I have been thinking about this question for a while and the answer depends a lot on the type of games we are talking about. There are cross-number puzzles, ciphers to decode pun-ish riddles, drill and practice games, role-playing games, etc.
It may be that "game" is a organizer for "play" which is really a state of engagement. Students can engage in a game for hours, puzzling out the rules and feeling accomplishment.
I wish that I could be at Maria Andersen's presentation - Playing to Learn Math.
Does our view of Math education allow us to imagine a time when a robot could do a better job of much of our teaching, as the Koreans and Japanese are working on?

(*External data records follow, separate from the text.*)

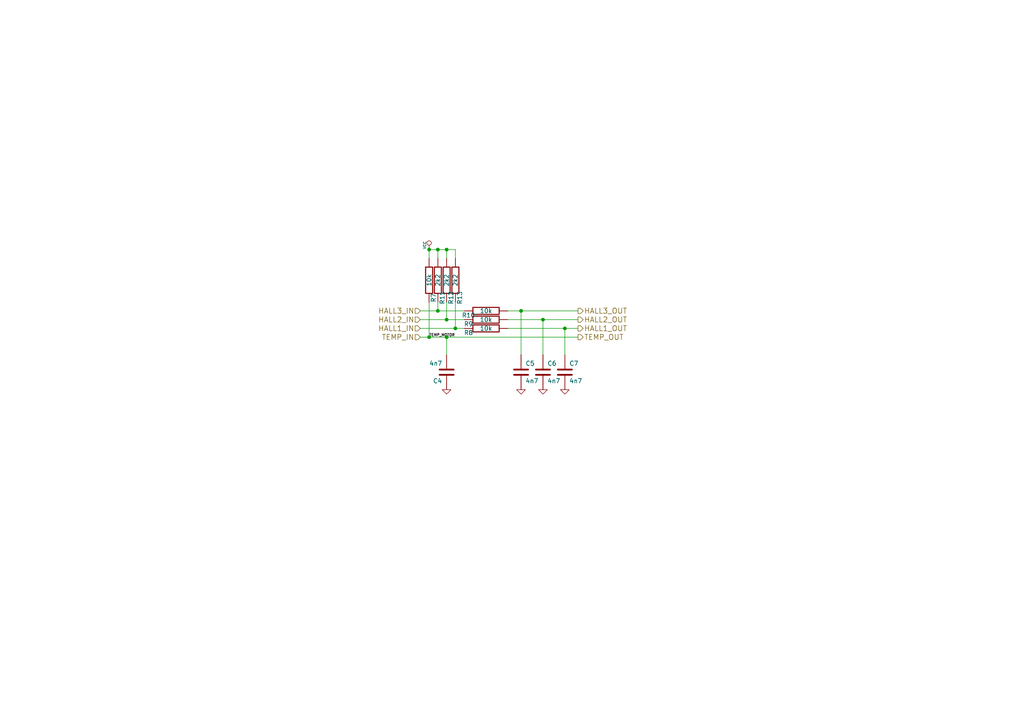
<source format=kicad_sch>
(kicad_sch (version 20211123) (generator eeschema)

  (uuid d70bfdec-de0f-45e5-9452-2cd5d12b83b9)

  (paper "A4")

  (title_block
    (title "BLDC Driver 4.11")
    (date "21 aug 2015")
    (rev "4.12")
    (company "Benjamin Vedder")
  )

  

  (junction (at 163.83 95.25) (diameter 0) (color 0 0 0 0)
    (uuid 186c3f1e-1c94-498e-abf2-1069980f6633)
  )
  (junction (at 157.48 92.71) (diameter 0) (color 0 0 0 0)
    (uuid 761492e2-a989-4596-80c3-fcd6943df072)
  )
  (junction (at 129.54 97.79) (diameter 0) (color 0 0 0 0)
    (uuid 7700fef1-de5b-4197-be2d-18385e1e18f9)
  )
  (junction (at 124.46 72.39) (diameter 0) (color 0 0 0 0)
    (uuid 7b22b3c7-87af-4c06-91e6-d5b323c7430d)
  )
  (junction (at 132.08 95.25) (diameter 0) (color 0 0 0 0)
    (uuid 868b5d0d-f911-4724-9580-d9e69eb9f709)
  )
  (junction (at 127 72.39) (diameter 0) (color 0 0 0 0)
    (uuid 9404ce4c-2ce6-4f88-8062-13577800d257)
  )
  (junction (at 124.46 97.79) (diameter 0) (color 0 0 0 0)
    (uuid a6dd3322-fcf5-4e4f-88bb-77a3d82a4d05)
  )
  (junction (at 129.54 92.71) (diameter 0) (color 0 0 0 0)
    (uuid f2044410-03ac-4994-9652-9e5f480320f0)
  )
  (junction (at 129.54 72.39) (diameter 0) (color 0 0 0 0)
    (uuid f2c43eeb-76da-49f4-b8e6-cd74ebb3190b)
  )
  (junction (at 151.13 90.17) (diameter 0) (color 0 0 0 0)
    (uuid fc12372f-6e31-40f9-8043-b00b861f0171)
  )
  (junction (at 127 90.17) (diameter 0) (color 0 0 0 0)
    (uuid ffb86135-b43f-4a42-9aa6-73aa7ba972a9)
  )

  (wire (pts (xy 127 74.93) (xy 127 72.39))
    (stroke (width 0) (type default) (color 0 0 0 0))
    (uuid 094dc71e-7ea9-4e30-8ba7-749216ec2a8b)
  )
  (wire (pts (xy 157.48 92.71) (xy 157.48 102.87))
    (stroke (width 0) (type default) (color 0 0 0 0))
    (uuid 1d1a7683-c090-4798-9b40-7ed0d9f3ce3b)
  )
  (wire (pts (xy 132.08 72.39) (xy 132.08 74.93))
    (stroke (width 0) (type default) (color 0 0 0 0))
    (uuid 28d267fd-6d61-43bb-9705-8d59d7a44e81)
  )
  (wire (pts (xy 151.13 90.17) (xy 167.64 90.17))
    (stroke (width 0) (type default) (color 0 0 0 0))
    (uuid 3a11d195-28e0-457d-8a65-fd02d49a1f78)
  )
  (wire (pts (xy 132.08 87.63) (xy 132.08 95.25))
    (stroke (width 0) (type default) (color 0 0 0 0))
    (uuid 3d2a15cb-c492-4d9a-b1dd-7d5f099d2d31)
  )
  (wire (pts (xy 147.32 95.25) (xy 163.83 95.25))
    (stroke (width 0) (type default) (color 0 0 0 0))
    (uuid 3d70e675-48ae-4edd-b95d-3ca51e634018)
  )
  (wire (pts (xy 129.54 97.79) (xy 129.54 102.87))
    (stroke (width 0) (type default) (color 0 0 0 0))
    (uuid 54d76293-1ce2-46f8-9be7-a3d7f9f28112)
  )
  (wire (pts (xy 129.54 72.39) (xy 129.54 74.93))
    (stroke (width 0) (type default) (color 0 0 0 0))
    (uuid 583b0bf3-0699-44db-b975-a241ad040fa4)
  )
  (wire (pts (xy 129.54 97.79) (xy 167.64 97.79))
    (stroke (width 0) (type default) (color 0 0 0 0))
    (uuid 59b84cf5-8fad-4fea-b0b7-c97376d20370)
  )
  (wire (pts (xy 124.46 72.39) (xy 124.46 74.93))
    (stroke (width 0) (type default) (color 0 0 0 0))
    (uuid 61a18b62-4111-4a9d-8fca-04c4c6f90cc3)
  )
  (wire (pts (xy 127 87.63) (xy 127 90.17))
    (stroke (width 0) (type default) (color 0 0 0 0))
    (uuid 6d1e2df9-cc89-4e18-a541-699f0d20dd45)
  )
  (wire (pts (xy 124.46 72.39) (xy 127 72.39))
    (stroke (width 0) (type default) (color 0 0 0 0))
    (uuid 717b25a7-c9c2-4f6f-b744-a96113325c99)
  )
  (wire (pts (xy 151.13 90.17) (xy 151.13 102.87))
    (stroke (width 0) (type default) (color 0 0 0 0))
    (uuid 7247fe96-7885-4063-8282-ea2fd2b28b0d)
  )
  (wire (pts (xy 121.92 95.25) (xy 132.08 95.25))
    (stroke (width 0) (type default) (color 0 0 0 0))
    (uuid 848901d5-fdee-4920-a04d-fbc03c912e79)
  )
  (wire (pts (xy 124.46 97.79) (xy 129.54 97.79))
    (stroke (width 0) (type default) (color 0 0 0 0))
    (uuid 866c2804-79f0-42ad-b60b-35330f41683f)
  )
  (wire (pts (xy 121.92 92.71) (xy 129.54 92.71))
    (stroke (width 0) (type default) (color 0 0 0 0))
    (uuid 926b329f-cd0d-410a-bc4a-e36446f8965a)
  )
  (wire (pts (xy 124.46 87.63) (xy 124.46 97.79))
    (stroke (width 0) (type default) (color 0 0 0 0))
    (uuid 97693043-81ba-44a2-b87b-aca6193e0970)
  )
  (wire (pts (xy 127 72.39) (xy 129.54 72.39))
    (stroke (width 0) (type default) (color 0 0 0 0))
    (uuid 994fc6db-04e3-467f-a34e-4a116e6eee69)
  )
  (wire (pts (xy 129.54 72.39) (xy 132.08 72.39))
    (stroke (width 0) (type default) (color 0 0 0 0))
    (uuid 9e68a39c-8e96-496e-9540-23ea32b85a2c)
  )
  (wire (pts (xy 163.83 95.25) (xy 167.64 95.25))
    (stroke (width 0) (type default) (color 0 0 0 0))
    (uuid a7065f1e-dcee-43b5-a342-a4982c31c272)
  )
  (wire (pts (xy 147.32 92.71) (xy 157.48 92.71))
    (stroke (width 0) (type default) (color 0 0 0 0))
    (uuid b5ffe018-0d06-4a1b-95ee-b5763a35798d)
  )
  (wire (pts (xy 127 90.17) (xy 134.62 90.17))
    (stroke (width 0) (type default) (color 0 0 0 0))
    (uuid b7378d4f-15e7-48c2-b38c-9dd31063481b)
  )
  (wire (pts (xy 129.54 92.71) (xy 134.62 92.71))
    (stroke (width 0) (type default) (color 0 0 0 0))
    (uuid cb0f55e2-3db9-424f-95d5-cc3e943c6710)
  )
  (wire (pts (xy 163.83 95.25) (xy 163.83 102.87))
    (stroke (width 0) (type default) (color 0 0 0 0))
    (uuid ed247857-b2a3-4b23-90ad-758c01ae5e8e)
  )
  (wire (pts (xy 132.08 95.25) (xy 134.62 95.25))
    (stroke (width 0) (type default) (color 0 0 0 0))
    (uuid f08b78e3-00cc-4545-b76f-007757fa75b3)
  )
  (wire (pts (xy 147.32 90.17) (xy 151.13 90.17))
    (stroke (width 0) (type default) (color 0 0 0 0))
    (uuid f321809c-ab7a-4356-9b11-4c0d46c421ba)
  )
  (wire (pts (xy 121.92 90.17) (xy 127 90.17))
    (stroke (width 0) (type default) (color 0 0 0 0))
    (uuid f5a3f95b-1a53-41b4-b208-bf168c9d9c6d)
  )
  (wire (pts (xy 157.48 92.71) (xy 167.64 92.71))
    (stroke (width 0) (type default) (color 0 0 0 0))
    (uuid f6bd7aba-1f99-4f1e-b21f-516a44b7739d)
  )
  (wire (pts (xy 129.54 87.63) (xy 129.54 92.71))
    (stroke (width 0) (type default) (color 0 0 0 0))
    (uuid f7758f2a-e5c9-405c-960a-353b36eaf72d)
  )
  (wire (pts (xy 121.92 97.79) (xy 124.46 97.79))
    (stroke (width 0) (type default) (color 0 0 0 0))
    (uuid f87a4771-a0a7-489f-9d85-4574dbea71cc)
  )

  (label "TEMP_MOTOR" (at 124.46 97.79 0)
    (effects (font (size 0.762 0.762)) (justify left bottom))
    (uuid 312474c5-a081-4cd1-b2e6-730f0718514a)
  )

  (hierarchical_label "TEMP_OUT" (shape output) (at 167.64 97.79 0)
    (effects (font (size 1.524 1.524)) (justify left))
    (uuid 100847e3-630c-4c13-ba45-180e92370805)
  )
  (hierarchical_label "HALL3_OUT" (shape output) (at 167.64 90.17 0)
    (effects (font (size 1.524 1.524)) (justify left))
    (uuid 25625d99-d45f-4b2f-9e62-009a122611f4)
  )
  (hierarchical_label "HALL1_OUT" (shape output) (at 167.64 95.25 0)
    (effects (font (size 1.524 1.524)) (justify left))
    (uuid 2edc487e-09a5-4e4e-9675-a7b323f56380)
  )
  (hierarchical_label "HALL2_IN" (shape input) (at 121.92 92.71 180)
    (effects (font (size 1.524 1.524)) (justify right))
    (uuid 44e77d57-d16f-4723-a95f-1ac45276c458)
  )
  (hierarchical_label "HALL3_IN" (shape input) (at 121.92 90.17 180)
    (effects (font (size 1.524 1.524)) (justify right))
    (uuid 5626e5e1-59f4-4773-828e-16057ddc3518)
  )
  (hierarchical_label "HALL1_IN" (shape input) (at 121.92 95.25 180)
    (effects (font (size 1.524 1.524)) (justify right))
    (uuid bcfbc157-43ce-49f7-bd18-6a9e2f2f30a3)
  )
  (hierarchical_label "HALL2_OUT" (shape output) (at 167.64 92.71 0)
    (effects (font (size 1.524 1.524)) (justify left))
    (uuid d23840a6-3c61-45ca-968a-bc57332fd7a4)
  )
  (hierarchical_label "TEMP_IN" (shape input) (at 121.92 97.79 180)
    (effects (font (size 1.524 1.524)) (justify right))
    (uuid f931f973-5615-451c-bb04-9a02aede6e6f)
  )

  (symbol (lib_id "BLDC_4-rescue:R-RESCUE-BLDC_4") (at 124.46 81.28 180) (unit 1)
    (in_bom yes) (on_board yes)
    (uuid 00000000-0000-0000-0000-000053fbb581)
    (property "Reference" "R7" (id 0) (at 125.73 86.36 90))
    (property "Value" "10k" (id 1) (at 124.46 81.28 90))
    (property "Footprint" "CRF1:SMD-0603_r" (id 2) (at 124.46 81.28 0)
      (effects (font (size 1.524 1.524)) hide)
    )
    (property "Datasheet" "" (id 3) (at 124.46 81.28 0)
      (effects (font (size 1.524 1.524)) hide)
    )
    (pin "1" (uuid c10b2aa5-469e-4378-b2ef-2b9b8ace50be))
    (pin "2" (uuid 922bae2e-bcad-4760-a906-21dea416b5dc))
  )

  (symbol (lib_id "BLDC_4-rescue:R-RESCUE-BLDC_4") (at 140.97 95.25 90) (unit 1)
    (in_bom yes) (on_board yes)
    (uuid 00000000-0000-0000-0000-000053fbb588)
    (property "Reference" "R8" (id 0) (at 135.89 96.52 90))
    (property "Value" "10k" (id 1) (at 140.97 95.25 90))
    (property "Footprint" "CRF1:SMD-0603_r" (id 2) (at 140.97 95.25 0)
      (effects (font (size 1.524 1.524)) hide)
    )
    (property "Datasheet" "" (id 3) (at 140.97 95.25 0)
      (effects (font (size 1.524 1.524)) hide)
    )
    (pin "1" (uuid 3561e74a-3b9b-4754-9c3b-0a6e0ad07bbe))
    (pin "2" (uuid c399657a-fff5-4af1-9c4f-92ee20314fd7))
  )

  (symbol (lib_id "BLDC_4-rescue:R-RESCUE-BLDC_4") (at 140.97 92.71 90) (unit 1)
    (in_bom yes) (on_board yes)
    (uuid 00000000-0000-0000-0000-000053fbb58f)
    (property "Reference" "R9" (id 0) (at 135.89 93.98 90))
    (property "Value" "10k" (id 1) (at 140.97 92.71 90))
    (property "Footprint" "CRF1:SMD-0603_r" (id 2) (at 140.97 92.71 0)
      (effects (font (size 1.524 1.524)) hide)
    )
    (property "Datasheet" "" (id 3) (at 140.97 92.71 0)
      (effects (font (size 1.524 1.524)) hide)
    )
    (pin "1" (uuid 7fd315ac-f7ff-493a-b66d-c21006776546))
    (pin "2" (uuid 9aaaa8fa-18b5-4eb7-81f6-7a4bacda9721))
  )

  (symbol (lib_id "BLDC_4-rescue:R-RESCUE-BLDC_4") (at 140.97 90.17 90) (unit 1)
    (in_bom yes) (on_board yes)
    (uuid 00000000-0000-0000-0000-000053fbb596)
    (property "Reference" "R10" (id 0) (at 135.89 91.44 90))
    (property "Value" "10k" (id 1) (at 140.97 90.17 90))
    (property "Footprint" "CRF1:SMD-0603_r" (id 2) (at 140.97 90.17 0)
      (effects (font (size 1.524 1.524)) hide)
    )
    (property "Datasheet" "" (id 3) (at 140.97 90.17 0)
      (effects (font (size 1.524 1.524)) hide)
    )
    (pin "1" (uuid 6cb58166-d5fb-414a-98d8-94eda5c527bb))
    (pin "2" (uuid 4b5f6fe1-0c92-46e0-9515-7c9e2b820408))
  )

  (symbol (lib_id "BLDC_4-rescue:C-RESCUE-BLDC_4") (at 151.13 107.95 0) (unit 1)
    (in_bom yes) (on_board yes)
    (uuid 00000000-0000-0000-0000-000053fbb59d)
    (property "Reference" "C5" (id 0) (at 152.4 105.41 0)
      (effects (font (size 1.27 1.27)) (justify left))
    )
    (property "Value" "4n7" (id 1) (at 152.4 110.49 0)
      (effects (font (size 1.27 1.27)) (justify left))
    )
    (property "Footprint" "CRF1:SMD-0603_c" (id 2) (at 151.13 107.95 0)
      (effects (font (size 1.524 1.524)) hide)
    )
    (property "Datasheet" "" (id 3) (at 151.13 107.95 0)
      (effects (font (size 1.524 1.524)) hide)
    )
    (pin "1" (uuid 7c2084e9-3b2e-4e85-bb04-4d1893a867c2))
    (pin "2" (uuid 6c1bd5d9-fec6-47a5-aae3-ae852ddca055))
  )

  (symbol (lib_id "BLDC_4-rescue:C-RESCUE-BLDC_4") (at 157.48 107.95 0) (unit 1)
    (in_bom yes) (on_board yes)
    (uuid 00000000-0000-0000-0000-000053fbb5a4)
    (property "Reference" "C6" (id 0) (at 158.75 105.41 0)
      (effects (font (size 1.27 1.27)) (justify left))
    )
    (property "Value" "4n7" (id 1) (at 158.75 110.49 0)
      (effects (font (size 1.27 1.27)) (justify left))
    )
    (property "Footprint" "CRF1:SMD-0603_c" (id 2) (at 157.48 107.95 0)
      (effects (font (size 1.524 1.524)) hide)
    )
    (property "Datasheet" "" (id 3) (at 157.48 107.95 0)
      (effects (font (size 1.524 1.524)) hide)
    )
    (pin "1" (uuid a92045c5-4f45-4090-af92-e196e8719e05))
    (pin "2" (uuid 9aea78df-3dca-44b6-a4c7-387472e7d15c))
  )

  (symbol (lib_id "BLDC_4-rescue:C-RESCUE-BLDC_4") (at 163.83 107.95 0) (unit 1)
    (in_bom yes) (on_board yes)
    (uuid 00000000-0000-0000-0000-000053fbb5ab)
    (property "Reference" "C7" (id 0) (at 165.1 105.41 0)
      (effects (font (size 1.27 1.27)) (justify left))
    )
    (property "Value" "4n7" (id 1) (at 165.1 110.49 0)
      (effects (font (size 1.27 1.27)) (justify left))
    )
    (property "Footprint" "CRF1:SMD-0603_c" (id 2) (at 163.83 107.95 0)
      (effects (font (size 1.524 1.524)) hide)
    )
    (property "Datasheet" "" (id 3) (at 163.83 107.95 0)
      (effects (font (size 1.524 1.524)) hide)
    )
    (pin "1" (uuid 6a8b8413-8e59-4e68-a535-8f5e8b45f9c3))
    (pin "2" (uuid a78d65ce-1ebe-48d4-902e-55f5beb03611))
  )

  (symbol (lib_id "BLDC_4-rescue:GND-RESCUE-BLDC_4") (at 151.13 113.03 0) (unit 1)
    (in_bom yes) (on_board yes)
    (uuid 00000000-0000-0000-0000-000053fbb5b2)
    (property "Reference" "#PWR030" (id 0) (at 151.13 113.03 0)
      (effects (font (size 0.762 0.762)) hide)
    )
    (property "Value" "GND" (id 1) (at 151.13 114.808 0)
      (effects (font (size 0.762 0.762)) hide)
    )
    (property "Footprint" "" (id 2) (at 151.13 113.03 0)
      (effects (font (size 1.524 1.524)) hide)
    )
    (property "Datasheet" "" (id 3) (at 151.13 113.03 0)
      (effects (font (size 1.524 1.524)) hide)
    )
    (pin "1" (uuid b8834576-b2f1-484c-934f-325a1fb1b67b))
  )

  (symbol (lib_id "BLDC_4-rescue:R-RESCUE-BLDC_4") (at 127 81.28 180) (unit 1)
    (in_bom yes) (on_board yes)
    (uuid 00000000-0000-0000-0000-000053fbb5b8)
    (property "Reference" "R11" (id 0) (at 128.27 86.36 90))
    (property "Value" "2k2" (id 1) (at 127 81.28 90))
    (property "Footprint" "CRF1:SMD-0603_r" (id 2) (at 127 81.28 0)
      (effects (font (size 1.524 1.524)) hide)
    )
    (property "Datasheet" "" (id 3) (at 127 81.28 0)
      (effects (font (size 1.524 1.524)) hide)
    )
    (pin "1" (uuid 6f8256e6-5dfc-4cdc-9d77-818253414951))
    (pin "2" (uuid 45dc6788-a6ca-4954-b773-6fcc3cd9a485))
  )

  (symbol (lib_id "BLDC_4-rescue:R-RESCUE-BLDC_4") (at 129.54 81.28 180) (unit 1)
    (in_bom yes) (on_board yes)
    (uuid 00000000-0000-0000-0000-000053fbb5bf)
    (property "Reference" "R12" (id 0) (at 130.81 86.36 90))
    (property "Value" "2k2" (id 1) (at 129.54 81.28 90))
    (property "Footprint" "CRF1:SMD-0603_r" (id 2) (at 129.54 81.28 0)
      (effects (font (size 1.524 1.524)) hide)
    )
    (property "Datasheet" "" (id 3) (at 129.54 81.28 0)
      (effects (font (size 1.524 1.524)) hide)
    )
    (pin "1" (uuid 82aa73a4-1fa4-443c-94c3-f62da9681c31))
    (pin "2" (uuid a6fa8848-4e9a-4036-a361-c72261fcb04a))
  )

  (symbol (lib_id "BLDC_4-rescue:R-RESCUE-BLDC_4") (at 132.08 81.28 180) (unit 1)
    (in_bom yes) (on_board yes)
    (uuid 00000000-0000-0000-0000-000053fbb5c6)
    (property "Reference" "R13" (id 0) (at 133.35 86.36 90))
    (property "Value" "2k2" (id 1) (at 132.08 81.28 90))
    (property "Footprint" "CRF1:SMD-0603_r" (id 2) (at 132.08 81.28 0)
      (effects (font (size 1.524 1.524)) hide)
    )
    (property "Datasheet" "" (id 3) (at 132.08 81.28 0)
      (effects (font (size 1.524 1.524)) hide)
    )
    (pin "1" (uuid 855028b5-6994-4987-8790-222fcec51db2))
    (pin "2" (uuid e5459efe-5389-41dd-946e-468444e0da3e))
  )

  (symbol (lib_id "BLDC_4-rescue:C-RESCUE-BLDC_4") (at 129.54 107.95 180) (unit 1)
    (in_bom yes) (on_board yes)
    (uuid 00000000-0000-0000-0000-000053fbb5cd)
    (property "Reference" "C4" (id 0) (at 128.27 110.49 0)
      (effects (font (size 1.27 1.27)) (justify left))
    )
    (property "Value" "4n7" (id 1) (at 128.27 105.41 0)
      (effects (font (size 1.27 1.27)) (justify left))
    )
    (property "Footprint" "CRF1:SMD-0603_c" (id 2) (at 129.54 107.95 0)
      (effects (font (size 1.524 1.524)) hide)
    )
    (property "Datasheet" "" (id 3) (at 129.54 107.95 0)
      (effects (font (size 1.524 1.524)) hide)
    )
    (pin "1" (uuid 306ffac2-e971-4e23-bc08-cf0f4dfd52da))
    (pin "2" (uuid a8761ae8-82cc-4f21-a73e-d7a72c17af3d))
  )

  (symbol (lib_id "BLDC_4-rescue:GND-RESCUE-BLDC_4") (at 129.54 113.03 0) (unit 1)
    (in_bom yes) (on_board yes)
    (uuid 00000000-0000-0000-0000-000053fbb5d4)
    (property "Reference" "#PWR031" (id 0) (at 129.54 113.03 0)
      (effects (font (size 0.762 0.762)) hide)
    )
    (property "Value" "GND" (id 1) (at 129.54 114.808 0)
      (effects (font (size 0.762 0.762)) hide)
    )
    (property "Footprint" "" (id 2) (at 129.54 113.03 0)
      (effects (font (size 1.524 1.524)) hide)
    )
    (property "Datasheet" "" (id 3) (at 129.54 113.03 0)
      (effects (font (size 1.524 1.524)) hide)
    )
    (pin "1" (uuid 7451c90d-0ac1-4167-b535-6d5bd1a11100))
  )

  (symbol (lib_id "BLDC_4-rescue:VCC") (at 124.46 72.39 0) (unit 1)
    (in_bom yes) (on_board yes)
    (uuid 00000000-0000-0000-0000-000053fbb5da)
    (property "Reference" "#PWR032" (id 0) (at 124.46 69.85 0)
      (effects (font (size 0.762 0.762)) hide)
    )
    (property "Value" "VCC" (id 1) (at 123.19 71.12 90)
      (effects (font (size 0.762 0.762)))
    )
    (property "Footprint" "" (id 2) (at 124.46 72.39 0)
      (effects (font (size 1.524 1.524)) hide)
    )
    (property "Datasheet" "" (id 3) (at 124.46 72.39 0)
      (effects (font (size 1.524 1.524)) hide)
    )
    (pin "1" (uuid e5c3c323-3462-4dd1-b98c-36f997c5b6c0))
  )

  (symbol (lib_id "BLDC_4-rescue:GND-RESCUE-BLDC_4") (at 157.48 113.03 0) (unit 1)
    (in_bom yes) (on_board yes)
    (uuid 00000000-0000-0000-0000-000053fbb5f9)
    (property "Reference" "#PWR033" (id 0) (at 157.48 113.03 0)
      (effects (font (size 0.762 0.762)) hide)
    )
    (property "Value" "GND" (id 1) (at 157.48 114.808 0)
      (effects (font (size 0.762 0.762)) hide)
    )
    (property "Footprint" "" (id 2) (at 157.48 113.03 0)
      (effects (font (size 1.524 1.524)) hide)
    )
    (property "Datasheet" "" (id 3) (at 157.48 113.03 0)
      (effects (font (size 1.524 1.524)) hide)
    )
    (pin "1" (uuid ebc05d4e-ad2b-4267-bddb-704aafe43beb))
  )

  (symbol (lib_id "BLDC_4-rescue:GND-RESCUE-BLDC_4") (at 163.83 113.03 0) (unit 1)
    (in_bom yes) (on_board yes)
    (uuid 00000000-0000-0000-0000-000053fbb5ff)
    (property "Reference" "#PWR034" (id 0) (at 163.83 113.03 0)
      (effects (font (size 0.762 0.762)) hide)
    )
    (property "Value" "GND" (id 1) (at 163.83 114.808 0)
      (effects (font (size 0.762 0.762)) hide)
    )
    (property "Footprint" "" (id 2) (at 163.83 113.03 0)
      (effects (font (size 1.524 1.524)) hide)
    )
    (property "Datasheet" "" (id 3) (at 163.83 113.03 0)
      (effects (font (size 1.524 1.524)) hide)
    )
    (pin "1" (uuid d98ff9ae-e1f8-4424-8c9a-9e8a74700dc5))
  )
)

</source>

This week my daughter, who is studying Math at UW and is currently in a graph theory course, was reminded of a set of games that she played as a youngster - expressly designed to introduce colouring problems in an engaging way. They are MS-DOS based and I have got them to run enough to recognize the screens, but not really to enjoy.
When I am trying to get Sketchpad or Flash to produce a certain figure or interaction, I can enter an engaged state that social psychologists refer to as "Flow", which I find enjoyable.
Keith Devlin would like a couple of hundred million dollars to develop a MMP game that would allow players to construct math learning. I admit to being a tad skeptical, but what would such an environment be worth?
What role have games and play had in your Mathematical development?
1 comment:
I loved codes and ciphers when I was young. Those were the first 'grownup' books I took out of the library.
Then I found logic puzzles. Loved those, too.
Math has always felt like fun and games for me. (Except when it hasn't, and then I didn't think I liked math.)
I don't know if what I like falls exactly within the definition of games, but it's close.
Math is (good) hard work, and I don't think people put themselves into it thoroughly if they're not enjoying it.